If a line in the entries contains the string "import", include that line in your answer.
────────────────────
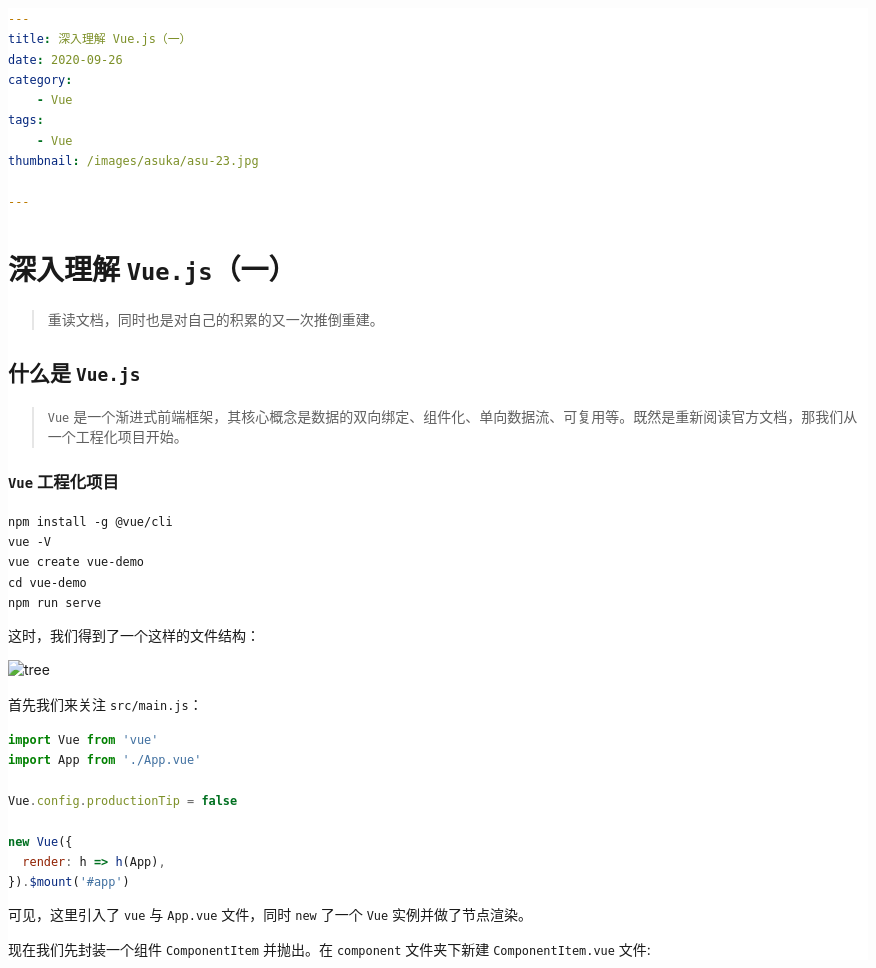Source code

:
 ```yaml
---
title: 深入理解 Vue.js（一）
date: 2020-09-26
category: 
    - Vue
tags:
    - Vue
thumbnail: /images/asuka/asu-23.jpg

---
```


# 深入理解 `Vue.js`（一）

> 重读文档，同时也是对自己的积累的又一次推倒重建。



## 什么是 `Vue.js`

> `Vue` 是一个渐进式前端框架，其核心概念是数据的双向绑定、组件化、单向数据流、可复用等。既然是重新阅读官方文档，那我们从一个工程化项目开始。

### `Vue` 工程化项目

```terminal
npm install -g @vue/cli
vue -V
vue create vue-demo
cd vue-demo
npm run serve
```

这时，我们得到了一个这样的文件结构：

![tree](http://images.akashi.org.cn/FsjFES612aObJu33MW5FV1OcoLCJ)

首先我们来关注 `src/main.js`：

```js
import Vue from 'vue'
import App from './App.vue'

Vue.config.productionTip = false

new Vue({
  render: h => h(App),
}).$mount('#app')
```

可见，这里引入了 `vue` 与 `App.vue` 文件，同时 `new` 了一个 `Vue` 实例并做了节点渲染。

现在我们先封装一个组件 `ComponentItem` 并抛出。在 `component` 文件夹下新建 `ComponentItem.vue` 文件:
────────────────────
### TASK OUTPUT
import Vue from 'vue'
import App from './App.vue'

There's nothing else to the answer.